• Your objective
Copy nothing but the lines from the one containing "focal_35mm: 65" through the last line of the records, repeated exactly and without pictures.

Data items

****************************************

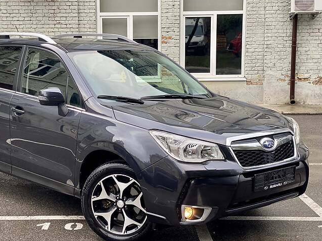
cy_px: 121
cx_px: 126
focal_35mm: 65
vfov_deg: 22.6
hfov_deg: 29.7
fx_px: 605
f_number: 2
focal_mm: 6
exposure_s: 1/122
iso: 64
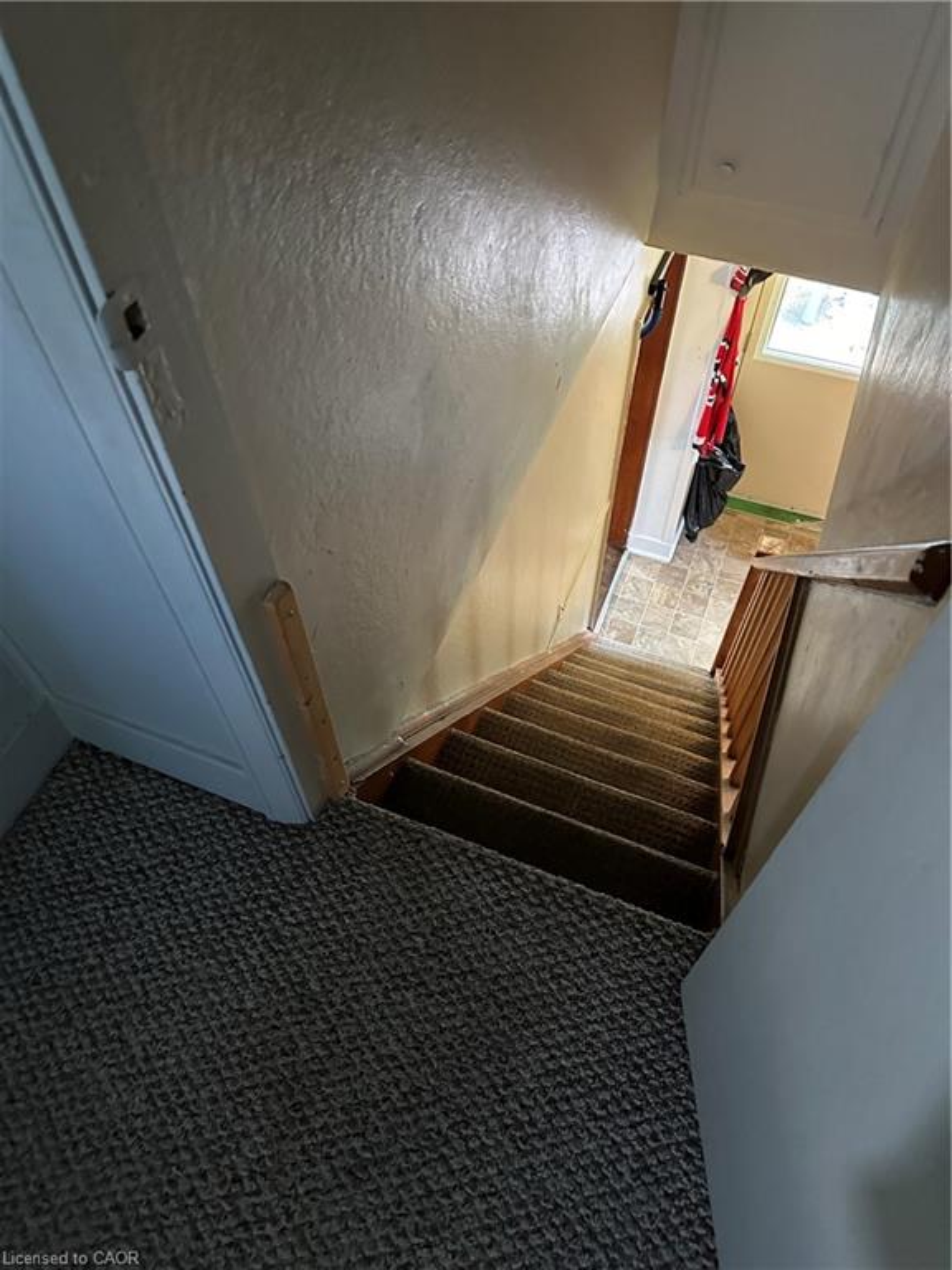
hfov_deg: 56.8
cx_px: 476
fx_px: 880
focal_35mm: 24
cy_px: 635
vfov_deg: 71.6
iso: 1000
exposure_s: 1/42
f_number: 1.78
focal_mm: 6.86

****************************************

• Output of the task
focal_35mm: 65
vfov_deg: 22.6
hfov_deg: 29.7
fx_px: 605
f_number: 2
focal_mm: 6
exposure_s: 1/122
iso: 64
hfov_deg: 56.8
cx_px: 476
fx_px: 880
focal_35mm: 24
cy_px: 635
vfov_deg: 71.6
iso: 1000
exposure_s: 1/42
f_number: 1.78
focal_mm: 6.86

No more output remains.